→ ACTIVITY
Where a line below includes the word "ainsi", copy that line.
*** TASK INPUTS Section Begins ***
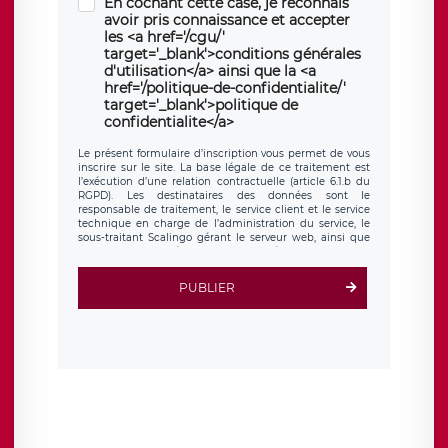
En cochant cette case, je reconnais
avoir pris connaissance et accepter
les <a href='/cgu/'
target='_blank'>conditions générales
d'utilisation</a> ainsi que la <a
href='/politique-de-confidentialite/'
target='_blank'>politique de
confidentialite</a>
Le présent formulaire d’inscription vous permet de vous
inscrire sur le site. La base légale de ce traitement est
l’exécution d’une relation contractuelle (article 6.1.b du
RGPD). Les destinataires des données sont le
responsable de traitement, le service client et le service
technique en charge de l’administration du service, le
sous-traitant Scalingo gérant le serveur web, ainsi que
toute personne légalement autorisée. Le formulaire
d’inscription est hébergé sur un serveur hébergé par
Scalingo, basé en France et offrant des
clauses de
PUBLIER
protection conformes au RGPD
. Les données collectées
sont conservées jusqu’à ce que l’Internaute en sollicite la
suppression, étant entendu que vous pouvez demander
la suppression de vos données et retirer votre
consentement à tout moment. Vous disposez également
d’un droit d’accès, de rectification ou de limitation du
traitement relatif à vos données à caractère personnel,
ainsi que d’un droit à la portabilité de vos données. Vous
pouvez exercer ces droits auprès du délégué à la
protection des données de LÉGAVOX qui exerce au siège
social de LÉGAVOX et est joignable à l’adresse mail
suivante : donneespersonnelles@legavox.fr. Le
*** TASK INPUTS Section Ends ***
→ RESPONSE BELOW
d'utilisation</a> ainsi que la <a
sous-traitant Scalingo gérant le serveur web, ainsi que
ainsi que d’un droit à la portabilité de vos données. Vous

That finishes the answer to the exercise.